(Exercise 1):
Reproduce word for word the part of the rows that starts with the line containing "I hope you enjoyed" and runs through the final line of the rows.

Source extract START

Back Again! is the second album by Mr. Cheeks, released on March 18, 2003 through Universal Records.

Reception 

Back Again! was not as commercially successful as John P. Kelly, peaking at #75 on the Billboard 200 and #25 on the Top R&B/Hip-Hop Albums. The album's lead single "Crush on You" also failed to make an impact on the charts, only making it to No. 52 on the R&B/Hip-Hop singles chart.

Though it failed to reach the success of his previous effort, Back Again! did receive positive reviews. Rob Theakston of Allmusic gave the album four out of five stars and called it "easily his most accomplished record since his days in the Lost Boyz". He also called Crush on You "the album's masterpiece" and praised the cast of guest artists and Mr. Cheeks' versatility.

Source extract END
Materials provided START

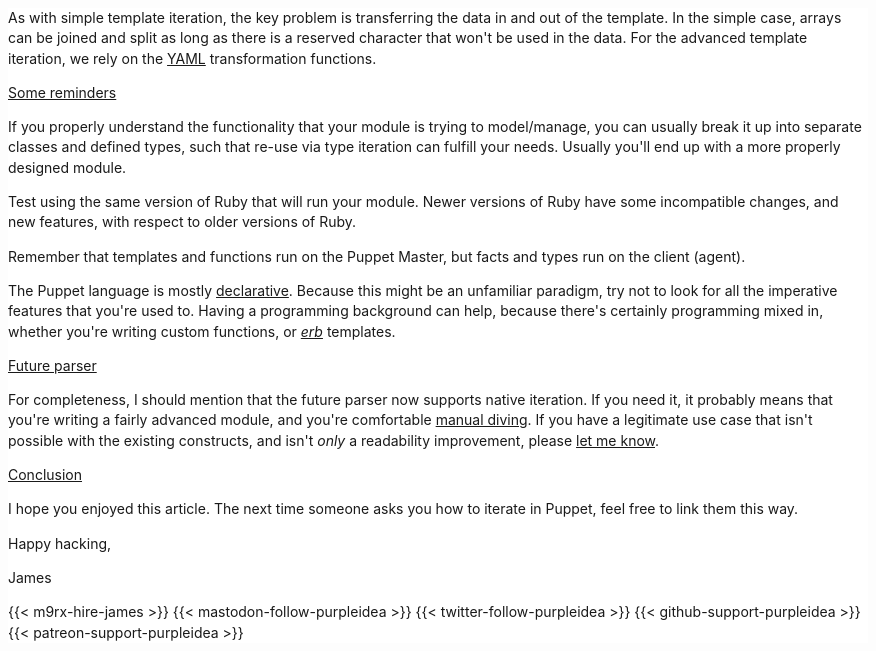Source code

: As with simple template iteration, the key problem is transferring the data in and out of the template. In the simple case, arrays can be joined and split as long as there is a reserved character that won't be used in the data. For the advanced template iteration, we rely on the <a href="https://en.wikipedia.org/wiki/YAML">YAML</a> transformation functions.

<span style="text-decoration:underline;">Some reminders</span>

If you properly understand the functionality that your module is trying to model/manage, you can usually break it up into separate classes and defined types, such that re-use via type iteration can fulfill your needs. Usually you'll end up with a more properly designed module.

Test using the same version of Ruby that will run your module. Newer versions of Ruby have some incompatible changes, and new features, with respect to older versions of Ruby.

Remember that templates and functions run on the Puppet Master, but facts and types run on the client (agent).

The Puppet language is mostly <a href="https://en.wikipedia.org/wiki/Declarative_programming">declarative</a>. Because this might be an unfamiliar paradigm, try not to look for all the imperative features that you're used to. Having a programming background can help, because there's certainly programming mixed in, whether you're writing custom functions, or <a href="https://en.wikipedia.org/wiki/ERuby"><em>erb</em></a> templates.

<span style="text-decoration:underline;">Future parser</span>

For completeness, I should mention that the future parser now supports native iteration. If you need it, it probably means that you're writing a fairly advanced module, and you're comfortable <a href="http://docs.puppetlabs.com/puppet/3/reference/lang_experimental_3_2.html">manual diving</a>. If you have a legitimate use case that isn't possible with the existing constructs, and isn't <em>only</em> a readability improvement, please <a title="contact" href="/contact/">let me know</a>.

<span style="text-decoration:underline;">Conclusion</span>

I hope you enjoyed this article. The next time someone asks you how to iterate in Puppet, feel free to link them this way.

Happy hacking,

James

{{< m9rx-hire-james >}}
{{< mastodon-follow-purpleidea >}}
{{< twitter-follow-purpleidea >}}
{{< github-support-purpleidea >}}
{{< patreon-support-purpleidea >}}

Materials provided END

(Exercise 2):
In the album passage, who at Allmusic gave Back Again! four out of five stars?

(Response box 1):
I hope you enjoyed this article. The next time someone asks you how to iterate in Puppet, feel free to link them this way.

Happy hacking,

James

{{< m9rx-hire-james >}}
{{< mastodon-follow-purpleidea >}}
{{< twitter-follow-purpleidea >}}
{{< github-support-purpleidea >}}
{{< patreon-support-purpleidea >}}

(Response box 2):
Rob Theakston